## Work task
The expected response is the entire set of entries, copied exactly.

## Records to use
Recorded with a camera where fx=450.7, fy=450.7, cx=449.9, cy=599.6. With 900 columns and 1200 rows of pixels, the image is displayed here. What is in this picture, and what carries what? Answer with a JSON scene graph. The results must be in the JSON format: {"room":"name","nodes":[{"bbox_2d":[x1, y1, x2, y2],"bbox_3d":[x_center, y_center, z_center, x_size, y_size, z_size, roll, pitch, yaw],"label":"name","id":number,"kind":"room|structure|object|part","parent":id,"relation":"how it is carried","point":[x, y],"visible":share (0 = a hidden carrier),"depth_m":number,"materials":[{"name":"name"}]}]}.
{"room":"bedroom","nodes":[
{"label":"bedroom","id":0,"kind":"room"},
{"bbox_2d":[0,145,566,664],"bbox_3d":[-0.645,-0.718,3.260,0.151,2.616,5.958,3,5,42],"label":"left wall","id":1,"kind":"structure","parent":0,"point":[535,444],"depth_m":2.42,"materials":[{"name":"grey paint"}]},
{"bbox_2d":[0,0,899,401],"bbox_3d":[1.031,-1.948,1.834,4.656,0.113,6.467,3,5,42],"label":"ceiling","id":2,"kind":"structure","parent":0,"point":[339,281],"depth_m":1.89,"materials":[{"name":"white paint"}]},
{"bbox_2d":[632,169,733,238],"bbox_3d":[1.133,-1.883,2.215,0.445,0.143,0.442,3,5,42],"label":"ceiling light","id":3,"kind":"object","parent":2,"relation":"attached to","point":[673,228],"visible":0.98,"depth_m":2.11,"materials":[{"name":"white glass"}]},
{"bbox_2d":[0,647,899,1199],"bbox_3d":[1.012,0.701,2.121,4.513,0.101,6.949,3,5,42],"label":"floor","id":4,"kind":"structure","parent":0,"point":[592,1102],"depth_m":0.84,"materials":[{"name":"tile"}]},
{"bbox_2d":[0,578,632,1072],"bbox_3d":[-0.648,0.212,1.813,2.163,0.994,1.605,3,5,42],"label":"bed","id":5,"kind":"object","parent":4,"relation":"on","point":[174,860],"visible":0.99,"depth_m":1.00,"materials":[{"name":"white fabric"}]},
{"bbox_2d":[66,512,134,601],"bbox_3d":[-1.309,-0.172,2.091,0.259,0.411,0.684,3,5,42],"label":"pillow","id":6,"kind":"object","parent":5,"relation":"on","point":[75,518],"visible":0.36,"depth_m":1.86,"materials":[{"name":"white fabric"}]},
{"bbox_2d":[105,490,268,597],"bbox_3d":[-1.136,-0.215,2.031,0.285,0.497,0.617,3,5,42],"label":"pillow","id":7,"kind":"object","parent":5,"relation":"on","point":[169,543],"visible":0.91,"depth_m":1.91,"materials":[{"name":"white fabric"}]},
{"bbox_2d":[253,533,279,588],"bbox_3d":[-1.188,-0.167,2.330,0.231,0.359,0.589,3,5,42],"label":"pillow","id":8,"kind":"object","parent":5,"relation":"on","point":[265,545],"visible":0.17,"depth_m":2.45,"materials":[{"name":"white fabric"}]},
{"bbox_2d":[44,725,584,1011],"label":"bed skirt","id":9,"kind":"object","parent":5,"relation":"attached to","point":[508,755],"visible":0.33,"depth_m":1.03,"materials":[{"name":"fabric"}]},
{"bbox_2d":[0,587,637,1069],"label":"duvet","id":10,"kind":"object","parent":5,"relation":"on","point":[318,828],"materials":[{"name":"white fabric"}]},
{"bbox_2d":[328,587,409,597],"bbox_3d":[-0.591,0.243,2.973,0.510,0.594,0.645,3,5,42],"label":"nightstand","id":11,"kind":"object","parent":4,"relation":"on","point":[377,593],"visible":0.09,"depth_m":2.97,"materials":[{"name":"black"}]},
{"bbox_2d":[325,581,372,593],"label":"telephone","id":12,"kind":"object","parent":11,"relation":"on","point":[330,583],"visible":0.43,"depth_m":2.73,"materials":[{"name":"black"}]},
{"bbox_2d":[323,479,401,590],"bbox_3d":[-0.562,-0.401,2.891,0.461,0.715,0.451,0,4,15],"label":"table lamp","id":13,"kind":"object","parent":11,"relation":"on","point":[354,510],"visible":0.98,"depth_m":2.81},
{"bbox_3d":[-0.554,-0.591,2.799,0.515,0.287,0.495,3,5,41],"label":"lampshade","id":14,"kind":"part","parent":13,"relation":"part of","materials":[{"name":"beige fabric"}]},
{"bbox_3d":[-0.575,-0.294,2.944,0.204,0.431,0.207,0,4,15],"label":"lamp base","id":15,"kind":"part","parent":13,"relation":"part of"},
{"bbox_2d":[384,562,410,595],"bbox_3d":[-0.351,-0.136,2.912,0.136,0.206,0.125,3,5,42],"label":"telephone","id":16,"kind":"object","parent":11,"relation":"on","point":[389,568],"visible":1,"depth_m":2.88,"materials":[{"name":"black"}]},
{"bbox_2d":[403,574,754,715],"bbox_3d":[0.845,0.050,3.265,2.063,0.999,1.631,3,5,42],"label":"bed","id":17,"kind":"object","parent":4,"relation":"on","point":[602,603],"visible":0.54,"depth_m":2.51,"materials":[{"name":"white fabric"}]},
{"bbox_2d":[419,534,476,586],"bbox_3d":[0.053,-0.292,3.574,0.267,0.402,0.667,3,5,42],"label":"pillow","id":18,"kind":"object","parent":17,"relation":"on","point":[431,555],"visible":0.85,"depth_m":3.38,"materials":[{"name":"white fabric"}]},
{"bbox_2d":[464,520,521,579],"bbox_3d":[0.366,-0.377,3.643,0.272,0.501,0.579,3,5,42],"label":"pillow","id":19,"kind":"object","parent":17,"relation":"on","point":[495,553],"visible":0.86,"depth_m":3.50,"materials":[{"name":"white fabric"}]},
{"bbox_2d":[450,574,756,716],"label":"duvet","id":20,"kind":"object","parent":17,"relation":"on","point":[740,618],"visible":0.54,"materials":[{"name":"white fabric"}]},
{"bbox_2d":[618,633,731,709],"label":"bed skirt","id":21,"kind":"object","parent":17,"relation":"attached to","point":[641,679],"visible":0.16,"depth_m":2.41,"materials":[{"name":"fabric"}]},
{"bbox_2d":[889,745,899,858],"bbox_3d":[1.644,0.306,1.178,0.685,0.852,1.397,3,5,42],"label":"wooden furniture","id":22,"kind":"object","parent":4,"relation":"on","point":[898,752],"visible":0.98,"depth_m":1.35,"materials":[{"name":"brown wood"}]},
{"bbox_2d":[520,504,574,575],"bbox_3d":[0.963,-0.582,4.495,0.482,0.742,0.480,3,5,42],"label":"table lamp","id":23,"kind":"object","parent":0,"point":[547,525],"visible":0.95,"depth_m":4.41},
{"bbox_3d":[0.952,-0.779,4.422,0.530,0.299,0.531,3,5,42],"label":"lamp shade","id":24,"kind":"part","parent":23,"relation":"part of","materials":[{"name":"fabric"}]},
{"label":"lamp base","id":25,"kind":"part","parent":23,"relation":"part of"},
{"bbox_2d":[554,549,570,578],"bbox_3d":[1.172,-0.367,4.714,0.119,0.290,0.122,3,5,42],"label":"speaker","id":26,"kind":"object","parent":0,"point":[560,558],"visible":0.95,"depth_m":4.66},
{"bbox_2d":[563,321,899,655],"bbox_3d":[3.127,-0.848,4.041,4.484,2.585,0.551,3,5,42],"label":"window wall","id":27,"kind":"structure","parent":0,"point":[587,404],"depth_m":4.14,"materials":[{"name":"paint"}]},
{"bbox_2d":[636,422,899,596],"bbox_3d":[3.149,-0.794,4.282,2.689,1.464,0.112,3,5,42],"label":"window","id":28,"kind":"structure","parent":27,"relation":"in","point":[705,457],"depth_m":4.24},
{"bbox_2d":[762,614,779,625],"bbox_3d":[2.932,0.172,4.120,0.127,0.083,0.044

## Final answer
Recorded with a camera where fx=450.7, fy=450.7, cx=449.9, cy=599.6. With 900 columns and 1200 rows of pixels, the image is displayed here. What is in this picture, and what carries what? Answer with a JSON scene graph. The results must be in the JSON format: {"room":"name","nodes":[{"bbox_2d":[x1, y1, x2, y2],"bbox_3d":[x_center, y_center, z_center, x_size, y_size, z_size, roll, pitch, yaw],"label":"name","id":number,"kind":"room|structure|object|part","parent":id,"relation":"how it is carried","point":[x, y],"visible":share (0 = a hidden carrier),"depth_m":number,"materials":[{"name":"name"}]}]}.
{"room":"bedroom","nodes":[
{"label":"bedroom","id":0,"kind":"room"},
{"bbox_2d":[0,145,566,664],"bbox_3d":[-0.645,-0.718,3.260,0.151,2.616,5.958,3,5,42],"label":"left wall","id":1,"kind":"structure","parent":0,"point":[535,444],"depth_m":2.42,"materials":[{"name":"grey paint"}]},
{"bbox_2d":[0,0,899,401],"bbox_3d":[1.031,-1.948,1.834,4.656,0.113,6.467,3,5,42],"label":"ceiling","id":2,"kind":"structure","parent":0,"point":[339,281],"depth_m":1.89,"materials":[{"name":"white paint"}]},
{"bbox_2d":[632,169,733,238],"bbox_3d":[1.133,-1.883,2.215,0.445,0.143,0.442,3,5,42],"label":"ceiling light","id":3,"kind":"object","parent":2,"relation":"attached to","point":[673,228],"visible":0.98,"depth_m":2.11,"materials":[{"name":"white glass"}]},
{"bbox_2d":[0,647,899,1199],"bbox_3d":[1.012,0.701,2.121,4.513,0.101,6.949,3,5,42],"label":"floor","id":4,"kind":"structure","parent":0,"point":[592,1102],"depth_m":0.84,"materials":[{"name":"tile"}]},
{"bbox_2d":[0,578,632,1072],"bbox_3d":[-0.648,0.212,1.813,2.163,0.994,1.605,3,5,42],"label":"bed","id":5,"kind":"object","parent":4,"relation":"on","point":[174,860],"visible":0.99,"depth_m":1.00,"materials":[{"name":"white fabric"}]},
{"bbox_2d":[66,512,134,601],"bbox_3d":[-1.309,-0.172,2.091,0.259,0.411,0.684,3,5,42],"label":"pillow","id":6,"kind":"object","parent":5,"relation":"on","point":[75,518],"visible":0.36,"depth_m":1.86,"materials":[{"name":"white fabric"}]},
{"bbox_2d":[105,490,268,597],"bbox_3d":[-1.136,-0.215,2.031,0.285,0.497,0.617,3,5,42],"label":"pillow","id":7,"kind":"object","parent":5,"relation":"on","point":[169,543],"visible":0.91,"depth_m":1.91,"materials":[{"name":"white fabric"}]},
{"bbox_2d":[253,533,279,588],"bbox_3d":[-1.188,-0.167,2.330,0.231,0.359,0.589,3,5,42],"label":"pillow","id":8,"kind":"object","parent":5,"relation":"on","point":[265,545],"visible":0.17,"depth_m":2.45,"materials":[{"name":"white fabric"}]},
{"bbox_2d":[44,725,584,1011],"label":"bed skirt","id":9,"kind":"object","parent":5,"relation":"attached to","point":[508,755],"visible":0.33,"depth_m":1.03,"materials":[{"name":"fabric"}]},
{"bbox_2d":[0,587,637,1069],"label":"duvet","id":10,"kind":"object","parent":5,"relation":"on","point":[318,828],"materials":[{"name":"white fabric"}]},
{"bbox_2d":[328,587,409,597],"bbox_3d":[-0.591,0.243,2.973,0.510,0.594,0.645,3,5,42],"label":"nightstand","id":11,"kind":"object","parent":4,"relation":"on","point":[377,593],"visible":0.09,"depth_m":2.97,"materials":[{"name":"black"}]},
{"bbox_2d":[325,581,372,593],"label":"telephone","id":12,"kind":"object","parent":11,"relation":"on","point":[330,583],"visible":0.43,"depth_m":2.73,"materials":[{"name":"black"}]},
{"bbox_2d":[323,479,401,590],"bbox_3d":[-0.562,-0.401,2.891,0.461,0.715,0.451,0,4,15],"label":"table lamp","id":13,"kind":"object","parent":11,"relation":"on","point":[354,510],"visible":0.98,"depth_m":2.81},
{"bbox_3d":[-0.554,-0.591,2.799,0.515,0.287,0.495,3,5,41],"label":"lampshade","id":14,"kind":"part","parent":13,"relation":"part of","materials":[{"name":"beige fabric"}]},
{"bbox_3d":[-0.575,-0.294,2.944,0.204,0.431,0.207,0,4,15],"label":"lamp base","id":15,"kind":"part","parent":13,"relation":"part of"},
{"bbox_2d":[384,562,410,595],"bbox_3d":[-0.351,-0.136,2.912,0.136,0.206,0.125,3,5,42],"label":"telephone","id":16,"kind":"object","parent":11,"relation":"on","point":[389,568],"visible":1,"depth_m":2.88,"materials":[{"name":"black"}]},
{"bbox_2d":[403,574,754,715],"bbox_3d":[0.845,0.050,3.265,2.063,0.999,1.631,3,5,42],"label":"bed","id":17,"kind":"object","parent":4,"relation":"on","point":[602,603],"visible":0.54,"depth_m":2.51,"materials":[{"name":"white fabric"}]},
{"bbox_2d":[419,534,476,586],"bbox_3d":[0.053,-0.292,3.574,0.267,0.402,0.667,3,5,42],"label":"pillow","id":18,"kind":"object","parent":17,"relation":"on","point":[431,555],"visible":0.85,"depth_m":3.38,"materials":[{"name":"white fabric"}]},
{"bbox_2d":[464,520,521,579],"bbox_3d":[0.366,-0.377,3.643,0.272,0.501,0.579,3,5,42],"label":"pillow","id":19,"kind":"object","parent":17,"relation":"on","point":[495,553],"visible":0.86,"depth_m":3.50,"materials":[{"name":"white fabric"}]},
{"bbox_2d":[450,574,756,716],"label":"duvet","id":20,"kind":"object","parent":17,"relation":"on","point":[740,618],"visible":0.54,"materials":[{"name":"white fabric"}]},
{"bbox_2d":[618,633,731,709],"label":"bed skirt","id":21,"kind":"object","parent":17,"relation":"attached to","point":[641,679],"visible":0.16,"depth_m":2.41,"materials":[{"name":"fabric"}]},
{"bbox_2d":[889,745,899,858],"bbox_3d":[1.644,0.306,1.178,0.685,0.852,1.397,3,5,42],"label":"wooden furniture","id":22,"kind":"object","parent":4,"relation":"on","point":[898,752],"visible":0.98,"depth_m":1.35,"materials":[{"name":"brown wood"}]},
{"bbox_2d":[520,504,574,575],"bbox_3d":[0.963,-0.582,4.495,0.482,0.742,0.480,3,5,42],"label":"table lamp","id":23,"kind":"object","parent":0,"point":[547,525],"visible":0.95,"depth_m":4.41},
{"bbox_3d":[0.952,-0.779,4.422,0.530,0.299,0.531,3,5,42],"label":"lamp shade","id":24,"kind":"part","parent":23,"relation":"part of","materials":[{"name":"fabric"}]},
{"label":"lamp base","id":25,"kind":"part","parent":23,"relation":"part of"},
{"bbox_2d":[554,549,570,578],"bbox_3d":[1.172,-0.367,4.714,0.119,0.290,0.122,3,5,42],"label":"speaker","id":26,"kind":"object","parent":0,"point":[560,558],"visible":0.95,"depth_m":4.66},
{"bbox_2d":[563,321,899,655],"bbox_3d":[3.127,-0.848,4.041,4.484,2.585,0.551,3,5,42],"label":"window wall","id":27,"kind":"structure","parent":0,"point":[587,404],"depth_m":4.14,"materials":[{"name":"paint"}]},
{"bbox_2d":[636,422,899,596],"bbox_3d":[3.149,-0.794,4.282,2.689,1.464,0.112,3,5,42],"label":"window","id":28,"kind":"structure","parent":27,"relation":"in","point":[705,457],"depth_m":4.24},
{"bbox_2d":[762,614,779,625],"bbox_3d":[2.932,0.172,4.120,0.127,0.083,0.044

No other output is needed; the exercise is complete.